Nordic power prices rise on low hydropower levels
Recently, the Nordic power market’s exposure to the current low hydrological balance and very high European power market prices have had a strong influence on power prices. This blog will focus on the situation in Norway South, which accounts for most of the hydrological deficit in the Nordic market.
For Norway-South we currently see the lowest reservoir filling for at least 20 years. We expect Norway South to present historical minimum levels for their hydro reservoir before the melting season start next year, provided that weather follows normal patterns during Q4 and Q1.
As such, the probability for a supply squeeze in April for Norway South is obvious should we see less precipitation than expected. The UK-Norway interconnector coming online from October 1st will increase the level of electricity imported to Norway-South this winter too, meaning that hydro production will be lower than normal. Overall, Norway South is expected to need a net import of about 2000MW on average during January and February.
The Nordic hydro balance is forecasted to be about -27TWh by the end of September (week 38), close to the lowest level seen in the past 20 years. Even with normal precipitation levels during Q4, hydropower production will most likely will reduced as inflows need time to recover back to “normal” levels.
The variation band for accumulated precipitation in Q4 is estimated to be about +/- 20TWh, based on EQ's 40 years of climatic statistics, which means that a dry scenario could see the hydro balance end close to - 50TWh by New Year, nearly 10 TWh lower than seen the past 20 years.
We see from the hydro balance curve below how the level has decreased during the summer.
Below, you see a chart of this year’s Norwegian inflow level this compared to the 20-year maximum and minimum. From the start of July, the weekly inflows have been close to the minimum level – and the soil/groundwater level is currently the lowest seen in the past 20 years. In pricezone 5, the riverflows in some areas are also the lowest since 1958, underlining the severity of the situation.
By the end of September, the hydrological balance in Norway South (pricezones 1+2+5) is estimated to be about -19TWh, a significant proportion of the total Nordic deficit of -27TWh the reservoir curve, production and net power exchange for the region.
Inflows are estimated to be about 3TWh lower than normal during Q4, and so we have assumed a reservoir level of about 13% by mid-April.
Based on these restrictions, we have a production profile which results in about 90% of normal production during Q4, and 85% during Q1 (see chart below). For Q4 + Q1. this means about 6TWh lower production than in a normal case. For Q1, the hydropower production will in average be reduced by about 1700MW compared to normal expectations.
We expect the according reservoir curve (below) to be lower than the 20-years statistics, with the possibility of further reduced production during Q4.
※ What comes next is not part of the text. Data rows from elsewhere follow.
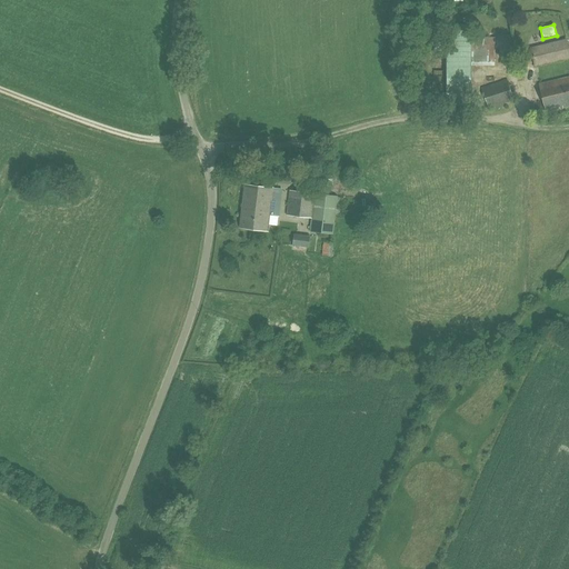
[(530,49),(535,66),(568,57),(568,50),(566,39),(530,49)]
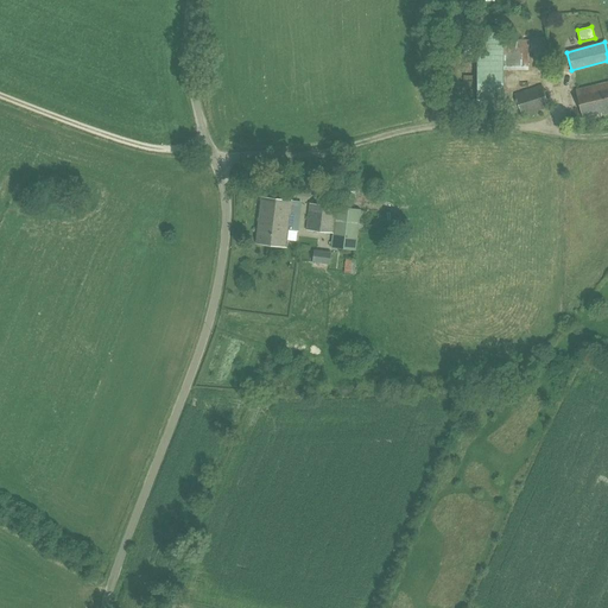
[(607,82),(576,90),(583,119),(607,113),(607,82)]
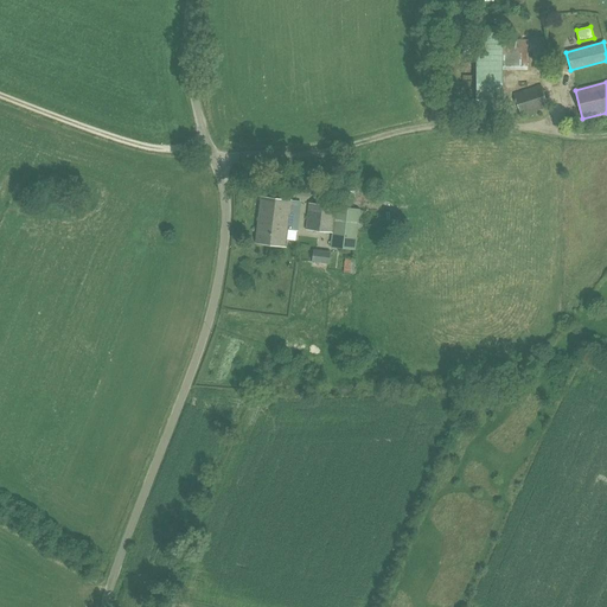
[(513,95),(522,116),(549,107),(541,85),(513,95)]
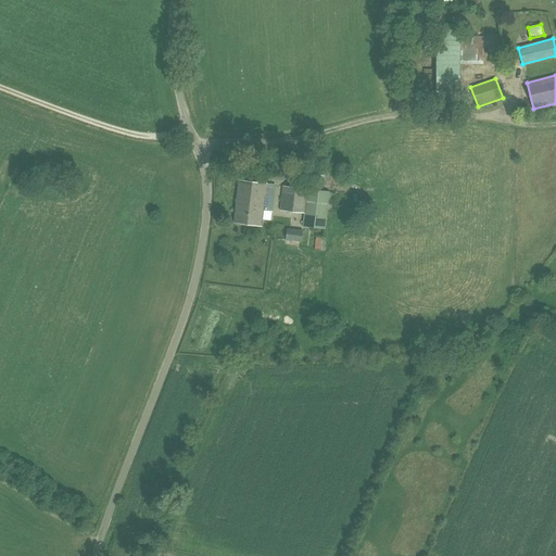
[(239,180),(235,223),(262,226),(263,217),(272,218),(275,185),(266,184),(239,180)]
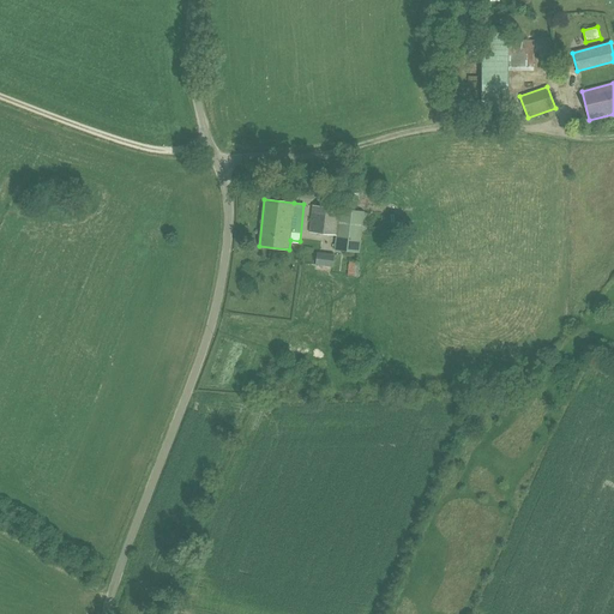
[(313,205),(309,232),(336,235),(335,250),(359,253),(363,211),(313,205)]
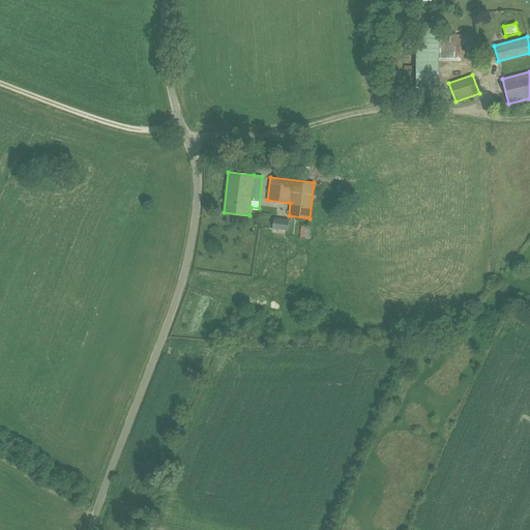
[(273,218),(273,229),(288,231),(289,219),(273,218)]
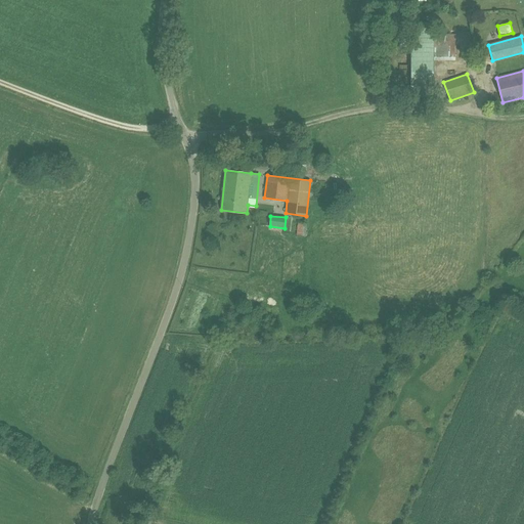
[(297,222),(297,235),(306,235),(307,223),(297,222)]
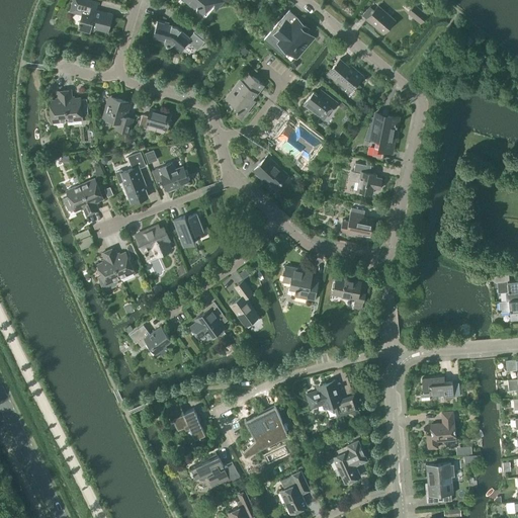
[(95,10),(97,2),(88,0),(73,0),(71,12),(82,15),(79,28),(80,30),(88,32),(90,31),(91,27),(108,32),(112,14),(95,10)]
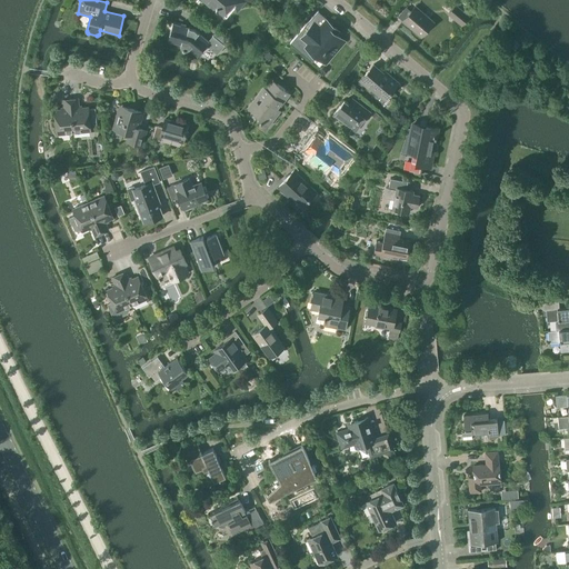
[(237,12),(245,2),(242,0),(201,0),(212,9),(215,7),(227,18),(233,9),(237,12)]
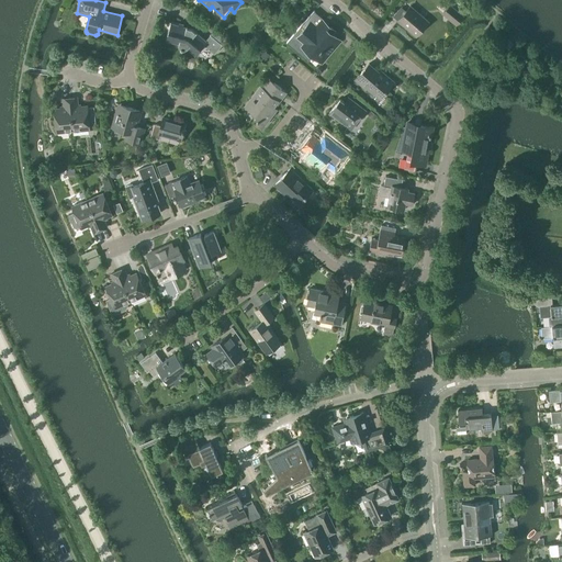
[(456,25),(463,17),(449,6),(442,14),(456,25)]
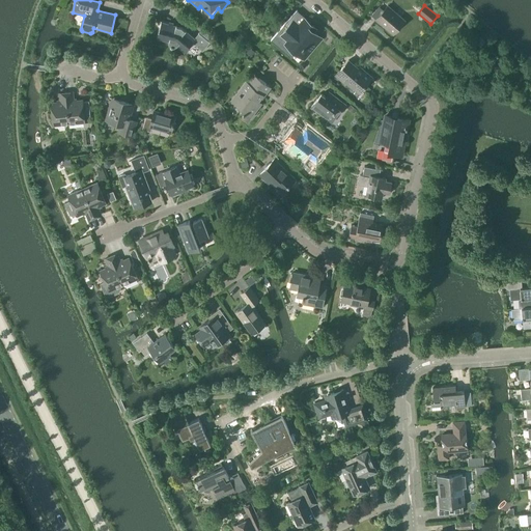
[(392,34),(403,21),(387,6),(375,20),(392,34)]
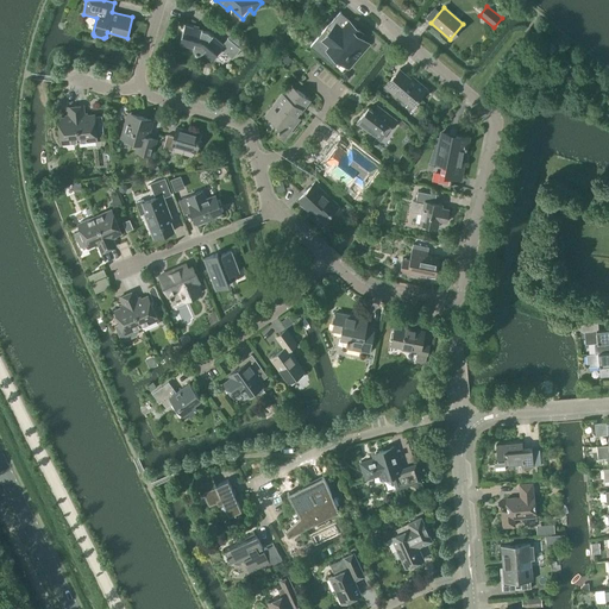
[(330,31),(321,41),(328,45),(330,46),(327,50),(339,60),(346,67),(351,62),(352,63),(368,45),(363,42),(364,41),(359,37),(358,36),(359,33),(357,31),(358,29),(351,24),(346,19),(345,19),(339,14),(340,13),(340,12),(325,29),(326,30),(327,29),(330,31)]
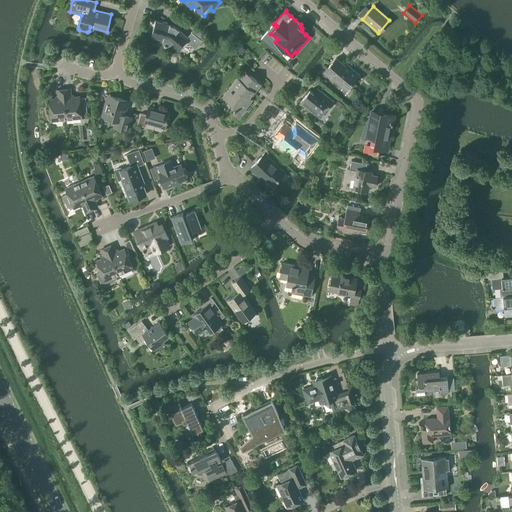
[(187,37),(174,26),(156,21),(151,37),(163,40),(163,42),(164,44),(165,45),(167,46),(168,46),(170,45),(171,44),(178,50),(186,41),(195,49),(202,41),(192,32),(187,37)]
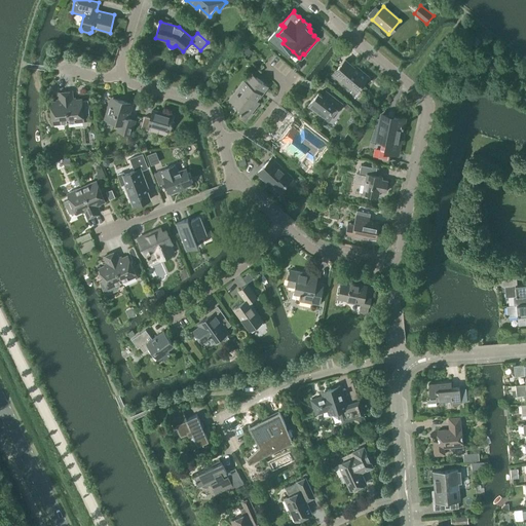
[(360,70),(359,71),(345,60),(332,75),(342,83),(343,82),(355,92),(368,77),(360,70)]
Under normal weather conditions, the net power exchange for the Norway-South (NO1+2+5) will see an import situation prevail during Q1 by as the production is, on average, expected to be about 1700MW (4TWh) lower than normal.
The chart below shows the weekly net weekly export balance until the end of Q2-2022 in normal weather conditions, showing that the max weekly import will be nearly 2000MW. The introduction of the UK cable will mean changes in the net export/import volumes, but if we assume a 1000MW fixed export towards UK from NO2, then 1000 MW more import will be required from the other interconnectors to Norway South - see the light green line below.
An import of about 3000MW on weekly basis on the current connectors will not mean any problems for the power system or the interconnector-capacities. Under the import situation outlined, we would expect Norway South to see price levels similar or higher to the German market - which is currently traded at 145€/MWh for Q1.
The spot price difference between Germany & NO2 is currently around 30€/MWh, but this will most likely vanish, or the Nordic prices could even surpass the German market."
In summary, a combination of extremely strong fuel prices, high Continental power prices, the strong hydrological deficit in Norway South and the prospect of the 1400 MW North Sea Link operating from October 1st introduces an extreme uncertainty for the spot-prices in Norway South during Q1 and Q2.
Further scenario analysis will be made later when we are approaching the Q1-PERIOD.